[Exercise directions]: Set every entry below down once more, exactly as it stands, without images.
======== Record excerpts ========
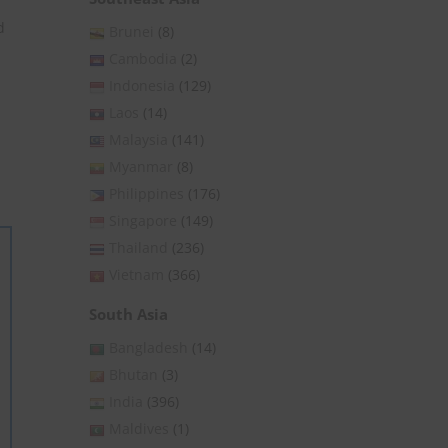
d
Brunei
(8)
Cambodia
(2)
Indonesia
(129)
Laos
(14)
Malaysia
(141)
Myanmar
(8)
Philippines
(176)
Singapore
(149)
Thailand
(236)
Vietnam
(366)
South Asia
Bangladesh
(14)
Bhutan
(3)
India
(396)
Maldives
(1)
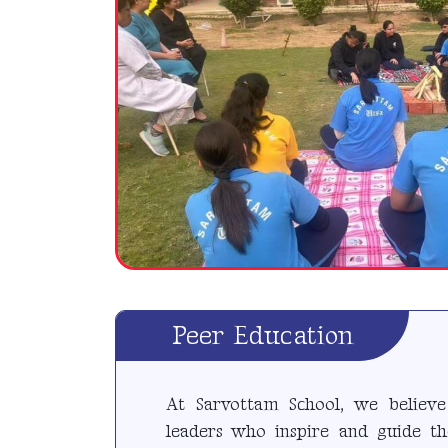
Peer Education
At Sarvottam School, we believe 
leaders who inspire and guide th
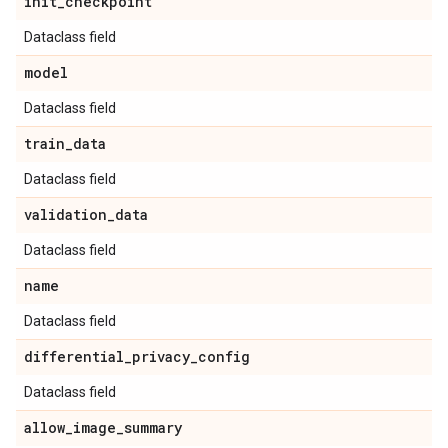
init
_
checkpoint
Dataclass field
model
Dataclass field
train
_
data
Dataclass field
validation
_
data
Dataclass field
name
Dataclass field
differential
_
privacy
_
config
Dataclass field
allow
_
image
_
summary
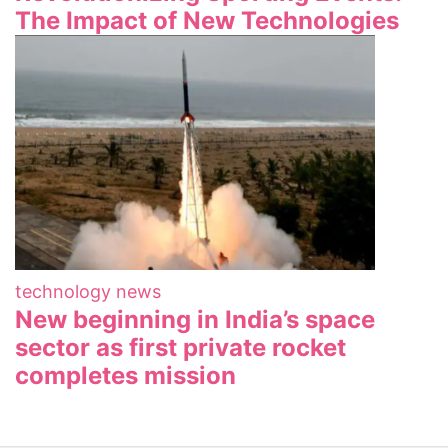
The Impact of New Technologies
technology news
New beginning in India’s space
sector as first private rocket
completes mission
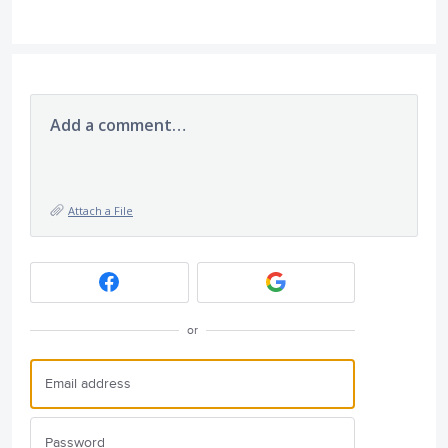
Add a comment…
Attach a File
or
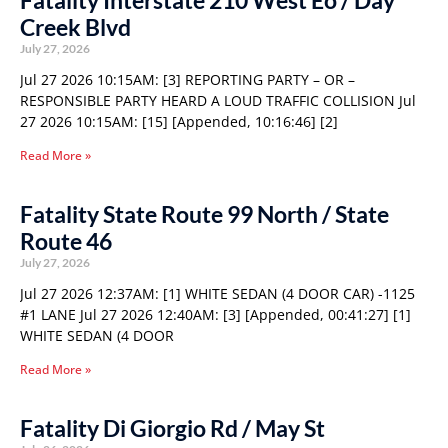
Fatality Interstate 210 West Eo / Day
Creek Blvd
July 27, 2026
Jul 27 2026 10:15AM: [3] REPORTING PARTY – OR –
RESPONSIBLE PARTY HEARD A LOUD TRAFFIC COLLISION Jul
27 2026 10:15AM: [15] [Appended, 10:16:46] [2]
Read More »
Fatality State Route 99 North / State
Route 46
July 27, 2026
Jul 27 2026 12:37AM: [1] WHITE SEDAN (4 DOOR CAR) -1125
#1 LANE Jul 27 2026 12:40AM: [3] [Appended, 00:41:27] [1]
WHITE SEDAN (4 DOOR
Read More »
Fatality Di Giorgio Rd / May St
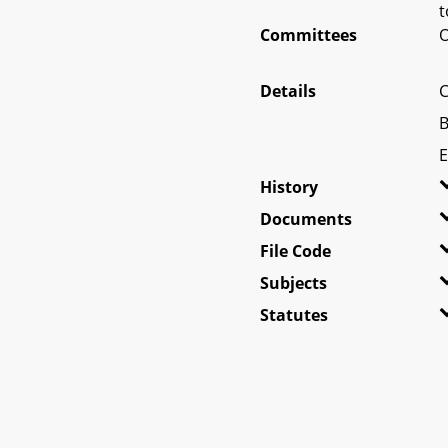
t
Committees
O
Details
C
B
E
History
Documents
File Code
Subjects
Statutes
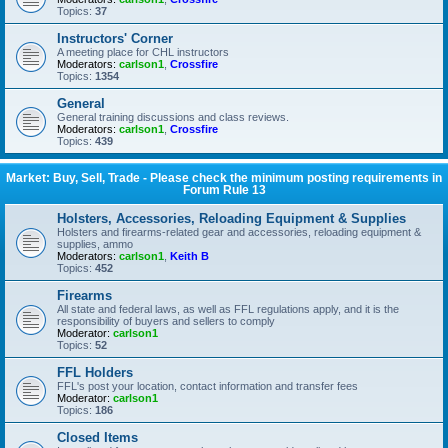
Topics:
37
Instructors' Corner
A meeting place for CHL instructors
Moderators:
carlson1
,
Crossfire
Topics:
1354
General
General training discussions and class reviews.
Moderators:
carlson1
,
Crossfire
Topics:
439
Market: Buy, Sell, Trade - Please check the minimum posting requirements in
Forum Rule 13
Holsters, Accessories, Reloading Equipment & Supplies
Holsters and firearms-related gear and accessories, reloading equipment &
supplies, ammo
Moderators:
carlson1
,
Keith B
Topics:
452
Firearms
All state and federal laws, as well as FFL regulations apply, and it is the
responsibility of buyers and sellers to comply
Moderator:
carlson1
Topics:
52
FFL Holders
FFL's post your location, contact information and transfer fees
Moderator:
carlson1
Topics:
186
Closed Items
========
[Task output]:
d
Brunei
(8)
Cambodia
(2)
Indonesia
(129)
Laos
(14)
Malaysia
(141)
Myanmar
(8)
Philippines
(176)
Singapore
(149)
Thailand
(236)
Vietnam
(366)
South Asia
Bangladesh
(14)
Bhutan
(3)
India
(396)
Maldives
(1)
Peer Education
At Sarvottam School, we believe 
leaders who inspire and guide th
init
_
checkpoint
Dataclass field
model
Dataclass field
train
_
data
Dataclass field
validation
_
data
Dataclass field
name
Dataclass field
differential
_
privacy
_
config
Dataclass field
allow
_
image
_
summary
The Impact of New Technologies
technology news
New beginning in India’s space
sector as first private rocket
completes mission
Add a comment…
Attach a File
or
Fatality Interstate 210 West Eo / Day
Creek Blvd
July 27, 2026
Jul 27 2026 10:15AM: [3] REPORTING PARTY – OR –
RESPONSIBLE PARTY HEARD A LOUD TRAFFIC COLLISION Jul
27 2026 10:15AM: [15] [Appended, 10:16:46] [2]
Read More »
Fatality State Route 99 North / State
Route 46
July 27, 2026
Jul 27 2026 12:37AM: [1] WHITE SEDAN (4 DOOR CAR) -1125
#1 LANE Jul 27 2026 12:40AM: [3] [Appended, 00:41:27] [1]
WHITE SEDAN (4 DOOR
Read More »
Fatality Di Giorgio Rd / May St
t
Committees
O
Details
C
B
E
History
Documents
File Code
Subjects
Statutes
Topics:
37
Instructors' Corner
A meeting place for CHL instructors
Moderators:
carlson1
,
Crossfire
Topics:
1354
General
General training discussions and class reviews.
Moderators:
carlson1
,
Crossfire
Topics:
439
Market: Buy, Sell, Trade - Please check the minimum posting requirements in
Forum Rule 13
Holsters, Accessories, Reloading Equipment & Supplies
Holsters and firearms-related gear and accessories, reloading equipment &
supplies, ammo
Moderators:
carlson1
,
Keith B
Topics:
452
Firearms
All state and federal laws, as well as FFL regulations apply, and it is the
responsibility of buyers and sellers to comply
Moderator:
carlson1
Topics:
52
FFL Holders
FFL's post your location, contact information and transfer fees
Moderator:
carlson1
Topics:
186
Closed Items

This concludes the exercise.